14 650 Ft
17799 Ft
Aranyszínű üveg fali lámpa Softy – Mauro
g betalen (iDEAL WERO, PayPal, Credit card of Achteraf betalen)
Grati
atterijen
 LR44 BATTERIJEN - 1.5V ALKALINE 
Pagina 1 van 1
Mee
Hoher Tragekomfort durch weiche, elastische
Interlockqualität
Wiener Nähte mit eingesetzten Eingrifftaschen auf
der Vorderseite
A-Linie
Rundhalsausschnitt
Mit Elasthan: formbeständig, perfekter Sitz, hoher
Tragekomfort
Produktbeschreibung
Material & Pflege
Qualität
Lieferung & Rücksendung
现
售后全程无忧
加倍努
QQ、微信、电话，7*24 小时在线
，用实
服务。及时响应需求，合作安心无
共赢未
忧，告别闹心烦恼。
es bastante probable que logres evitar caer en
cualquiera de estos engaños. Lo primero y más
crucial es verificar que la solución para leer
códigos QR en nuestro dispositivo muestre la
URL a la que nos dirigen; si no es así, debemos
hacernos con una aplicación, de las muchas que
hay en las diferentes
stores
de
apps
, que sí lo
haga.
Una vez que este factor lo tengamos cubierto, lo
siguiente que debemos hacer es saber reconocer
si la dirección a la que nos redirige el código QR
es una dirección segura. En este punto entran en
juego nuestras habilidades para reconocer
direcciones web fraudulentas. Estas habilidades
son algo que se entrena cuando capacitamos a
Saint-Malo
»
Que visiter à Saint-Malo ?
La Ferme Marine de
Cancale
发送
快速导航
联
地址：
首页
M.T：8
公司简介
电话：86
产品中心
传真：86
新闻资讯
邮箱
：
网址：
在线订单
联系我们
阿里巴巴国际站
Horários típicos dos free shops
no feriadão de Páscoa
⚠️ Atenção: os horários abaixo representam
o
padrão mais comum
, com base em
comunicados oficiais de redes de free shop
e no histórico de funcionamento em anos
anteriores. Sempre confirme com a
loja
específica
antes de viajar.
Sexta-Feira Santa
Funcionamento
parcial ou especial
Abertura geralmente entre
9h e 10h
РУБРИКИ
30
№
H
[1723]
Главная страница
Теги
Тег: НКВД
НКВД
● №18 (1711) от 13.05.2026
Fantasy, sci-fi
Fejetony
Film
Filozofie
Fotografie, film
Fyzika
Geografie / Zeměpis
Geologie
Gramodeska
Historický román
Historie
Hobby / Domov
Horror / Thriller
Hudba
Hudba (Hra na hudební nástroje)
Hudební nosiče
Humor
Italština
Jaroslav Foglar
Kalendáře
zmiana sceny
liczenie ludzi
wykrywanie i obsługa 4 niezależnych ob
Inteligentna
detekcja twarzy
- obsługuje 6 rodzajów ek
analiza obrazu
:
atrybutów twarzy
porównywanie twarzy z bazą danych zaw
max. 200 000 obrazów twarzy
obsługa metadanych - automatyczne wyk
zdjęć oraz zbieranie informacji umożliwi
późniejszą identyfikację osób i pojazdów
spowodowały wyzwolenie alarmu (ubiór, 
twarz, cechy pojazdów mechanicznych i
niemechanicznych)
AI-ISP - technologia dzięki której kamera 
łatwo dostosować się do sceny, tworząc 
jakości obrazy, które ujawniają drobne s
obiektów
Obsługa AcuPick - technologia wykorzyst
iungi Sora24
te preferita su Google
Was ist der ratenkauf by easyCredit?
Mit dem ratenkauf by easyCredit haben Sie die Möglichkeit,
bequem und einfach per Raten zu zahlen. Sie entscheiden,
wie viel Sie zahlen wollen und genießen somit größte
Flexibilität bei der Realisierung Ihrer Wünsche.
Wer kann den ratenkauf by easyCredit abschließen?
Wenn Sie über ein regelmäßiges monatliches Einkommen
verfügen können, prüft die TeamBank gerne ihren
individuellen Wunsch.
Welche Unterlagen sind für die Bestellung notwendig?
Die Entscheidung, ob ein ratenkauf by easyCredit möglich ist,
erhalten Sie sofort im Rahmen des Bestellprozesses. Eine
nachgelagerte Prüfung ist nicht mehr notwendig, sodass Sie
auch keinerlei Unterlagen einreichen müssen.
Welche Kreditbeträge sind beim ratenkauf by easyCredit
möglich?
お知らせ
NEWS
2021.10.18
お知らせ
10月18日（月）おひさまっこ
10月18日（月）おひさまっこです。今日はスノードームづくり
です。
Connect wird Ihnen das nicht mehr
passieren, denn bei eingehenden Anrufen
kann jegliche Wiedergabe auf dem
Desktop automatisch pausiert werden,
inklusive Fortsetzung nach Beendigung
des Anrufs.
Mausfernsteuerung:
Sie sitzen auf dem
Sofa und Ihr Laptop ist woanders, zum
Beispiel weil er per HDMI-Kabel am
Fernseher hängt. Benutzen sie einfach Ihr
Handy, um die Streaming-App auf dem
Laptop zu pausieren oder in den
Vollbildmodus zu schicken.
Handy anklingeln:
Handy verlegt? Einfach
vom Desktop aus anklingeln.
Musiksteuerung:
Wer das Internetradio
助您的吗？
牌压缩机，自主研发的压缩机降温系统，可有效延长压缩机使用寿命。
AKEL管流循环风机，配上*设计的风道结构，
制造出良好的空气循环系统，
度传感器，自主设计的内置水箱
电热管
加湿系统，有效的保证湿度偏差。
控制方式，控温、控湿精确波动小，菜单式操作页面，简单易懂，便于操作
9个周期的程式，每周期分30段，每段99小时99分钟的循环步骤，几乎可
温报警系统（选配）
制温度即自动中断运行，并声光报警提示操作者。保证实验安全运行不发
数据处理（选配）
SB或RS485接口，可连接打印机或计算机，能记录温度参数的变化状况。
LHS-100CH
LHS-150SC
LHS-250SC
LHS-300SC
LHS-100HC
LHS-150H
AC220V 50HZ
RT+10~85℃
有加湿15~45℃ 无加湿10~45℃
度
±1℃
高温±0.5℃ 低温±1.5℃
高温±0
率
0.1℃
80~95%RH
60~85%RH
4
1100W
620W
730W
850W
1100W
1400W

=-=-=

Return each line of the records above exactly as it reads.

**Exercise output:**
14 650 Ft
17799 Ft
Aranyszínű üveg fali lámpa Softy – Mauro
g betalen (iDEAL WERO, PayPal, Credit card of Achteraf betalen)
Grati
atterijen
 LR44 BATTERIJEN - 1.5V ALKALINE 
Pagina 1 van 1
Mee
Hoher Tragekomfort durch weiche, elastische
Interlockqualität
Wiener Nähte mit eingesetzten Eingrifftaschen auf
der Vorderseite
A-Linie
Rundhalsausschnitt
Mit Elasthan: formbeständig, perfekter Sitz, hoher
Tragekomfort
Produktbeschreibung
Material & Pflege
Qualität
Lieferung & Rücksendung
现
售后全程无忧
加倍努
QQ、微信、电话，7*24 小时在线
，用实
服务。及时响应需求，合作安心无
共赢未
忧，告别闹心烦恼。
es bastante probable que logres evitar caer en
cualquiera de estos engaños. Lo primero y más
crucial es verificar que la solución para leer
códigos QR en nuestro dispositivo muestre la
URL a la que nos dirigen; si no es así, debemos
hacernos con una aplicación, de las muchas que
hay en las diferentes
stores
de
apps
, que sí lo
haga.
Una vez que este factor lo tengamos cubierto, lo
siguiente que debemos hacer es saber reconocer
si la dirección a la que nos redirige el código QR
es una dirección segura. En este punto entran en
juego nuestras habilidades para reconocer
direcciones web fraudulentas. Estas habilidades
son algo que se entrena cuando capacitamos a
Saint-Malo
»
Que visiter à Saint-Malo ?
La Ferme Marine de
Cancale
发送
快速导航
联
地址：
首页
M.T：8
公司简介
电话：86
产品中心
传真：86
新闻资讯
邮箱
：
网址：
在线订单
联系我们
阿里巴巴国际站
Horários típicos dos free shops
no feriadão de Páscoa
⚠️ Atenção: os horários abaixo representam
o
padrão mais comum
, com base em
comunicados oficiais de redes de free shop
e no histórico de funcionamento em anos
anteriores. Sempre confirme com a
loja
específica
antes de viajar.
Sexta-Feira Santa
Funcionamento
parcial ou especial
Abertura geralmente entre
9h e 10h
РУБРИКИ
30
№
H
[1723]
Главная страница
Теги
Тег: НКВД
НКВД
● №18 (1711) от 13.05.2026
Fantasy, sci-fi
Fejetony
Film
Filozofie
Fotografie, film
Fyzika
Geografie / Zeměpis
Geologie
Gramodeska
Historický román
Historie
Hobby / Domov
Horror / Thriller
Hudba
Hudba (Hra na hudební nástroje)
Hudební nosiče
Humor
Italština
Jaroslav Foglar
Kalendáře
zmiana sceny
liczenie ludzi
wykrywanie i obsługa 4 niezależnych ob
Inteligentna
detekcja twarzy
- obsługuje 6 rodzajów ek
analiza obrazu
:
atrybutów twarzy
porównywanie twarzy z bazą danych zaw
max. 200 000 obrazów twarzy
obsługa metadanych - automatyczne wyk
zdjęć oraz zbieranie informacji umożliwi
późniejszą identyfikację osób i pojazdów
spowodowały wyzwolenie alarmu (ubiór, 
twarz, cechy pojazdów mechanicznych i
niemechanicznych)
AI-ISP - technologia dzięki której kamera 
łatwo dostosować się do sceny, tworząc 
jakości obrazy, które ujawniają drobne s
obiektów
Obsługa AcuPick - technologia wykorzyst
iungi Sora24
te preferita su Google
Was ist der ratenkauf by easyCredit?
Mit dem ratenkauf by easyCredit haben Sie die Möglichkeit,
bequem und einfach per Raten zu zahlen. Sie entscheiden,
wie viel Sie zahlen wollen und genießen somit größte
Flexibilität bei der Realisierung Ihrer Wünsche.
Wer kann den ratenkauf by easyCredit abschließen?
Wenn Sie über ein regelmäßiges monatliches Einkommen
verfügen können, prüft die TeamBank gerne ihren
individuellen Wunsch.
Welche Unterlagen sind für die Bestellung notwendig?
Die Entscheidung, ob ein ratenkauf by easyCredit möglich ist,
erhalten Sie sofort im Rahmen des Bestellprozesses. Eine
nachgelagerte Prüfung ist nicht mehr notwendig, sodass Sie
auch keinerlei Unterlagen einreichen müssen.
Welche Kreditbeträge sind beim ratenkauf by easyCredit
möglich?
お知らせ
NEWS
2021.10.18
お知らせ
10月18日（月）おひさまっこ
10月18日（月）おひさまっこです。今日はスノードームづくり
です。
Connect wird Ihnen das nicht mehr
passieren, denn bei eingehenden Anrufen
kann jegliche Wiedergabe auf dem
Desktop automatisch pausiert werden,
inklusive Fortsetzung nach Beendigung
des Anrufs.
Mausfernsteuerung:
Sie sitzen auf dem
Sofa und Ihr Laptop ist woanders, zum
Beispiel weil er per HDMI-Kabel am
Fernseher hängt. Benutzen sie einfach Ihr
Handy, um die Streaming-App auf dem
Laptop zu pausieren oder in den
Vollbildmodus zu schicken.
Handy anklingeln:
Handy verlegt? Einfach
vom Desktop aus anklingeln.
Musiksteuerung:
Wer das Internetradio
助您的吗？
牌压缩机，自主研发的压缩机降温系统，可有效延长压缩机使用寿命。
AKEL管流循环风机，配上*设计的风道结构，
制造出良好的空气循环系统，
度传感器，自主设计的内置水箱
电热管
加湿系统，有效的保证湿度偏差。
控制方式，控温、控湿精确波动小，菜单式操作页面，简单易懂，便于操作
9个周期的程式，每周期分30段，每段99小时99分钟的循环步骤，几乎可
温报警系统（选配）
制温度即自动中断运行，并声光报警提示操作者。保证实验安全运行不发
数据处理（选配）
SB或RS485接口，可连接打印机或计算机，能记录温度参数的变化状况。
LHS-100CH
LHS-150SC
LHS-250SC
LHS-300SC
LHS-100HC
LHS-150H
AC220V 50HZ
RT+10~85℃
有加湿15~45℃ 无加湿10~45℃
度
±1℃
高温±0.5℃ 低温±1.5℃
高温±0
率
0.1℃
80~95%RH
60~85%RH
4
1100W
620W
730W
850W
1100W
1400W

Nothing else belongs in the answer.